Dans l'enquête citée plus haut, il a également été demandé aux répondants s'ils estimaient que des démarches de promotion de la santé trouvaient place dans leur institution, la réponse est globalement positive pour 60% d'entre-eux. Il faut néanmoins bien avouer que la compréhension et l'intégration de la notion de promotion de la santé en milieu hospitalier est encore très hétérogène.
QUEL AVENIR POUR L'ÉDUCATION THÉRAPEUTIQUE EN BELGIQUE?
Les résultats de l'enquête réalisée en 2001, montrent que les structures hospitalières s'impliquent de manière croissante dans le développement de l'éducation thérapeutique. Néanmoins, les répondants soulignent l'absence de moyens alloués à cet aspect des soins. De nombreuses institutions ont mis en place des structures favorisant le développement global de l'éducation thérapeutique, mais à l'heure des difficultés budgétaires, que plusieurs d'entre-elles connaissent, il n'est pas évident d'assurer que celles-ci pourront survivre.
De plus, l'évolution actuelle du financement hospitalier entraînant le raccourcissement des durées de séjour, limite le temps disponible pour assurer l'éducation thérapeutique.

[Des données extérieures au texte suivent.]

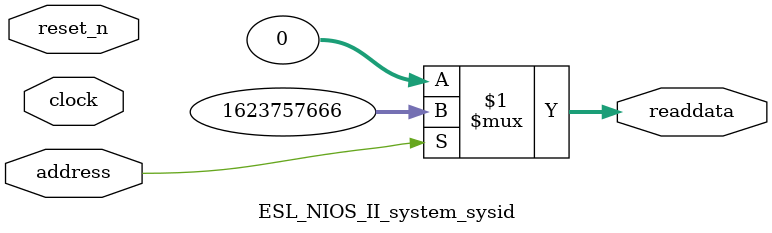
<source format=v>

`timescale 1ns / 1ps
// synthesis translate_on

// turn off superfluous verilog processor warnings 
// altera message_level Level1 
// altera message_off 10034 10035 10036 10037 10230 10240 10030 

module ESL_NIOS_II_system_sysid (
               // inputs:
                address,
                clock,
                reset_n,

               // outputs:
                readdata
             )
;

  output  [ 31: 0] readdata;
  input            address;
  input            clock;
  input            reset_n;

  wire    [ 31: 0] readdata;
  //control_slave, which is an e_avalon_slave
  assign readdata = address ? 1623757666 : 0;

endmodule




</source>
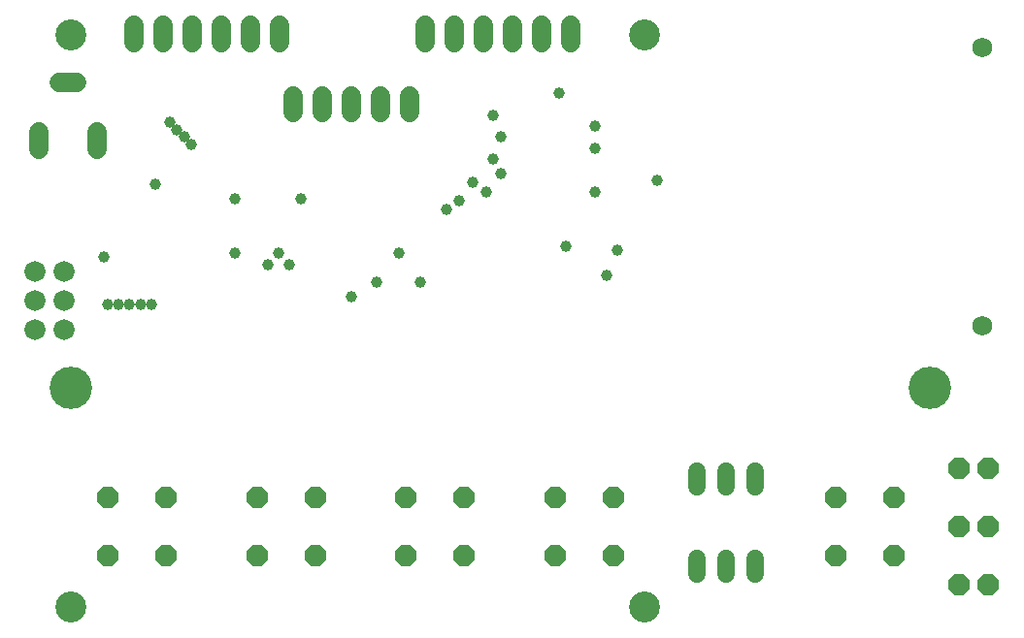
<source format=gbs>
G75*
%MOIN*%
%OFA0B0*%
%FSLAX24Y24*%
%IPPOS*%
%LPD*%
%AMOC8*
5,1,8,0,0,1.08239X$1,22.5*
%
%ADD10C,0.1064*%
%ADD11C,0.1458*%
%ADD12C,0.0690*%
%ADD13OC8,0.0740*%
%ADD14C,0.0674*%
%ADD15C,0.0720*%
%ADD16C,0.0600*%
%ADD17C,0.0680*%
%ADD18C,0.0390*%
D10*
X002542Y001637D03*
X022227Y001637D03*
X022227Y021322D03*
X002542Y021322D03*
D11*
X002555Y009180D03*
X032055Y009180D03*
D12*
X033853Y011330D03*
X033853Y020881D03*
D13*
X034055Y006430D03*
X033055Y006430D03*
X030805Y005430D03*
X028805Y005430D03*
X028805Y003430D03*
X030805Y003430D03*
X033055Y002430D03*
X034055Y002430D03*
X034055Y004430D03*
X033055Y004430D03*
X021180Y003430D03*
X019180Y003430D03*
X016055Y003430D03*
X014055Y003430D03*
X010930Y003430D03*
X008930Y003430D03*
X008930Y005430D03*
X010930Y005430D03*
X014055Y005430D03*
X016055Y005430D03*
X019180Y005430D03*
X021180Y005430D03*
X005805Y005430D03*
X003805Y005430D03*
X003805Y003430D03*
X005805Y003430D03*
D14*
X010180Y018633D02*
X010180Y019227D01*
X011180Y019227D02*
X011180Y018633D01*
X012180Y018633D02*
X012180Y019227D01*
X013180Y019227D02*
X013180Y018633D01*
X014180Y018633D02*
X014180Y019227D01*
X014704Y021049D02*
X014704Y021642D01*
X015704Y021642D02*
X015704Y021049D01*
X016704Y021049D02*
X016704Y021642D01*
X017704Y021642D02*
X017704Y021049D01*
X018704Y021049D02*
X018704Y021642D01*
X019704Y021642D02*
X019704Y021049D01*
X009704Y021060D02*
X009704Y021654D01*
X008704Y021654D02*
X008704Y021060D01*
X007704Y021060D02*
X007704Y021654D01*
X006704Y021654D02*
X006704Y021060D01*
X005704Y021060D02*
X005704Y021654D01*
X004704Y021654D02*
X004704Y021060D01*
D15*
X002305Y013180D03*
X001305Y013180D03*
X001305Y012180D03*
X002305Y012180D03*
X002305Y011180D03*
X001305Y011180D03*
D16*
X024055Y006315D02*
X024055Y005795D01*
X025055Y005795D02*
X025055Y006315D01*
X026055Y006315D02*
X026055Y005795D01*
X026055Y003315D02*
X026055Y002795D01*
X025055Y002795D02*
X025055Y003315D01*
X024055Y003315D02*
X024055Y002795D01*
D17*
X003430Y017380D02*
X003430Y017980D01*
X001430Y017980D02*
X001430Y017380D01*
X002130Y019680D02*
X002730Y019680D01*
D18*
X005930Y018305D03*
X006180Y018055D03*
X006430Y017805D03*
X006680Y017555D03*
X005430Y016180D03*
X008180Y015680D03*
X010430Y015680D03*
X009680Y013805D03*
X009305Y013430D03*
X010055Y013430D03*
X008180Y013805D03*
X005305Y012055D03*
X004930Y012055D03*
X004555Y012055D03*
X004180Y012055D03*
X003805Y012055D03*
X003680Y013680D03*
X012180Y012305D03*
X013055Y012805D03*
X013805Y013805D03*
X014555Y012805D03*
X015430Y015305D03*
X015875Y015625D03*
X016355Y016255D03*
X016805Y015930D03*
X017305Y016555D03*
X017055Y017055D03*
X017305Y017805D03*
X017055Y018555D03*
X019305Y019305D03*
X020555Y018180D03*
X020555Y017430D03*
X022680Y016305D03*
X020555Y015930D03*
X019555Y014055D03*
X020930Y013055D03*
X021305Y013930D03*
M02*

</source>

Un certain nombre d'éléments pourraient néanmoins soutenir le développement de l'éducation thérapeutique en milieu hospitalier:
- La révision actuelle du Résumé Infirmier Minimum pourrait lui accorder une place plus importante et être liée à des programmes de soins spécifiques.
- La place grandissante de la médecine de première ligne pourrait utiliser les structures hospitalières comme lieux de référence pour des activités éducatives impossible à mettre en place pour des groupes limités de patients suivis en médecine générale.
- L'apparition croissante de critères de qualité en lien avec l'éducation thérapeutique (voir à ce sujet le site français de l'Agence Nationale d'Accréditation et d'Evaluation en Santé française: http://www.anaes.fr/)
De plus, les demandes d'information et d'éducation du public sont croissantes et les sources d'information se multiplient, entre autres grâce à l'internet. Il est assez difficile d'imaginer que les structures hospitalières ne suivront pas le mouvement en offrant des possibilités d'éducation thérapeutique structurée à la population pour laquelle elle contribue, avec les structures de première ligne, à améliorer la santé.
RÉFÉRENCES
Pierre Buttet, Annick Deveau, "Les hôpitaux promoteurs de santé en France, un réseau en développement ", La Santé de l'homme, n° 360-juillet-août 2002 pp21-22.
Jacques Dumont, Geneviève Thomas, "The evolution of Patient Education and Health Promotion in the Belgian French Community Hospitals", World Conference on Health Promotion and Health Education, Paris 15-17 july 2001.